Once you've created your wrapper, make it executable:

$ chmod u+x MyRscript.sh

Your wrapper is now ready to be used.

The cluster R code

The R code which we will run consists of two parts, the code which launches the cluster, and does pre- and post-analysis, and the code which is run on the individual cluster "nodes". Here is some code which demonstrates this functionality. Let's call it MyClusterCode.R.


######################################################
#
#  worker code
#

# first define the function which will be run on all the cluster nodes.  This is just a test function.  
# Put your real worker code here.
testfunc <- function(a) {

  # this part is just to waste time
  b <- 0
  for (i in 1:10000) {
      b <- b + 1
  }

  s <- Sys.info()['nodename']
  return(paste0(s, " ", a[1], " ", a[2]))

}


######################################################
#
#  head node code
#

# Create a bunch of index pairs to feed to the worker function.  These could be parameters,
# or whatever your code needs to vary across jobs.  Note that the worker function only 
# takes a single argument; each entry in the list must contain all the information 
# that the function needs to run.  In this example, each entry contains a list which
# contains two pieces of information, a pair of indices.
indexlist <- list()
index <- 1
for (i in 1:10) {
  for (j in 1:10) {
     indexlist[index] <- list(c(i,j))
     index <- index +1
   }
}
 

# Now set up the cluster.

# First load the parallel library.
library(parallel)

# Next find all the nodes which the scheduler has given to us.
# These are listed in the file which is indicated by the PBS_NODEFILE
# environment variable.
nodefile <- Sys.getenv("PBS_NODEFILE")
hostnames <- readLines(nodefile)

# Now launch the cluster, using the list of nodes and our Rscript
# wrapper.
cl <- makePSOCKcluster(names = hostnames, rscript = "/path/to/your/MyRscript.sh")

# Now run the worker code, using the parameter list we created above.
result <- clusterApplyLB(cl, indexlist, testfunc)

# The results of all the jobs will now be put in the 'result' variable,
# in the order they were specified in the 'indexlist' variable.

# Don't forget to stop the cluster when you're finished.
stopCluster(cl)

You can, of course, add any post-processing code you need to the above code.

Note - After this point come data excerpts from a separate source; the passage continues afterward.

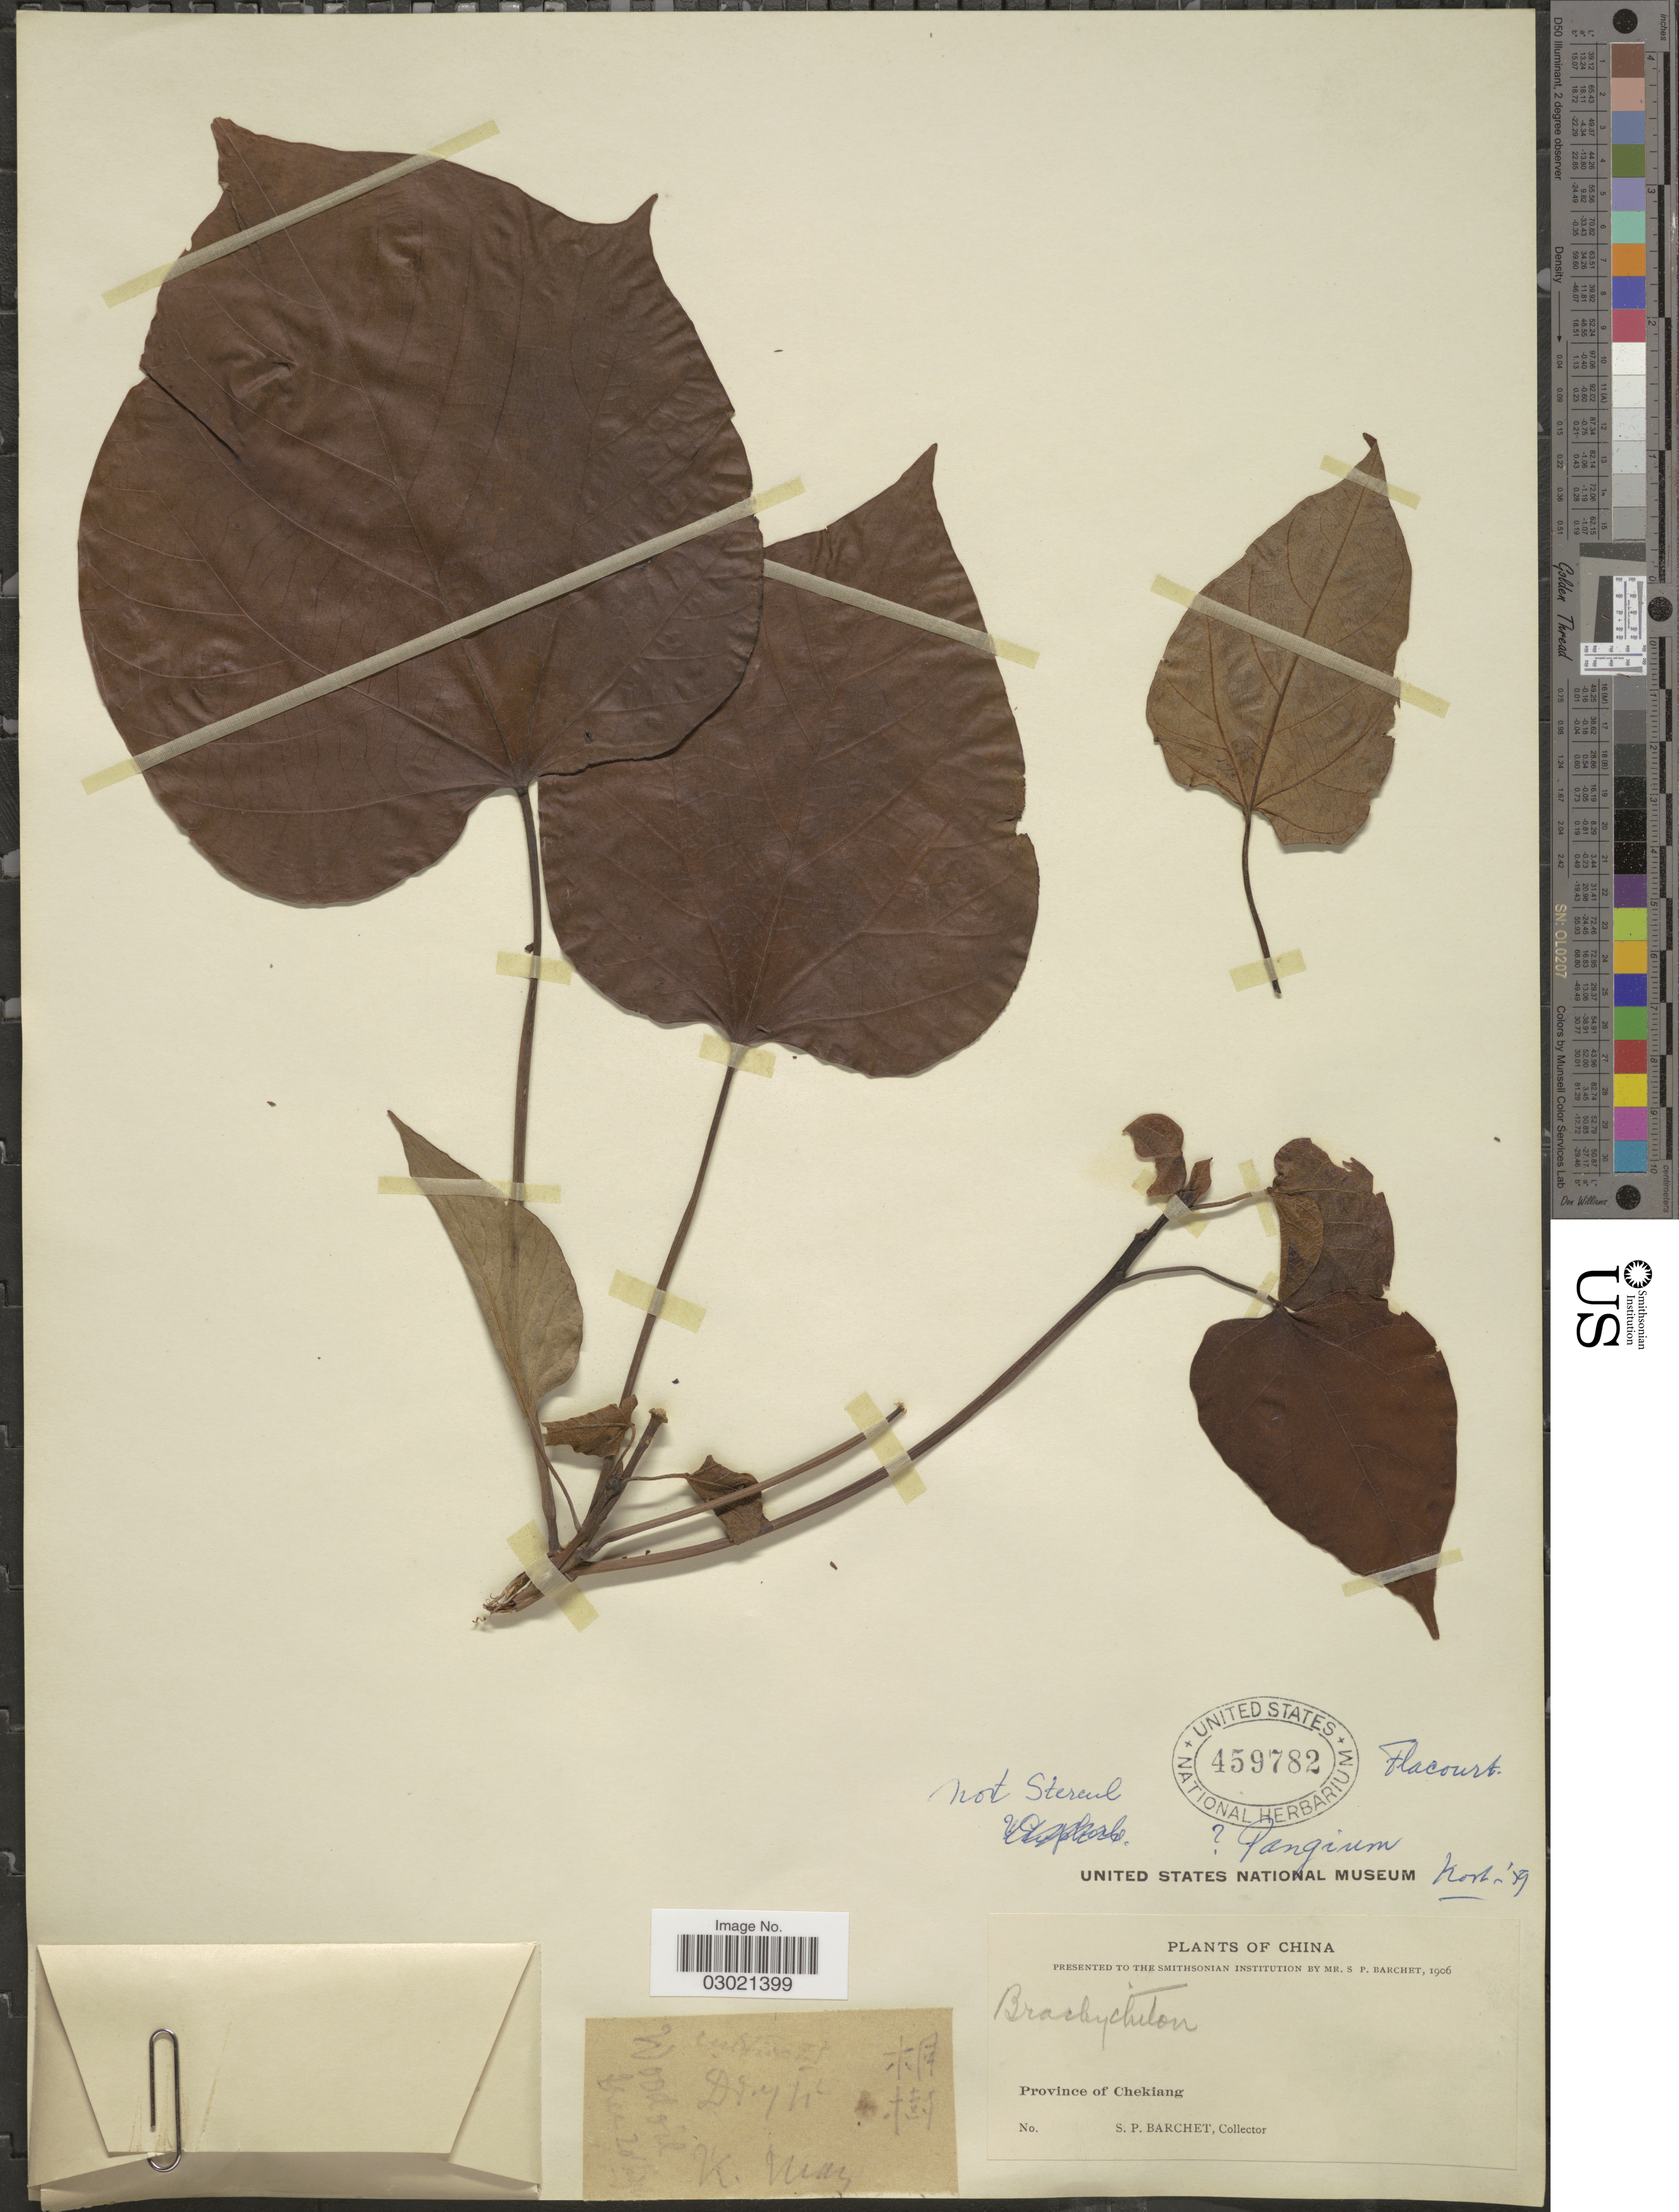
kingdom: Plantae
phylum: Tracheophyta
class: Magnoliopsida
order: Malpighiales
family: Achariaceae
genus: Pangium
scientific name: Pangium sp.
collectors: S. P. Barchet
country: China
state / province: Zhejiang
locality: Province of Chekiang.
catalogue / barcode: US 459782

Submitting an R cluster job

You are now ready to submit your job to the GPC queue. The submission script is like most others:

#!/bin/bash
#PBS -l nodes=3:ppn=8                                                         
#PBS -l walltime=5:00:00
#PBS -N MyRCluster

cd $PBS_O_WORKDIR
module load intel/13.1.1 R/3.0.1
${SCINET_R_BIN}/Rscript --no-restore MyClusterCode.R

Be sure to use whatever number of nodes, length of time, etc., is appropriate for your job.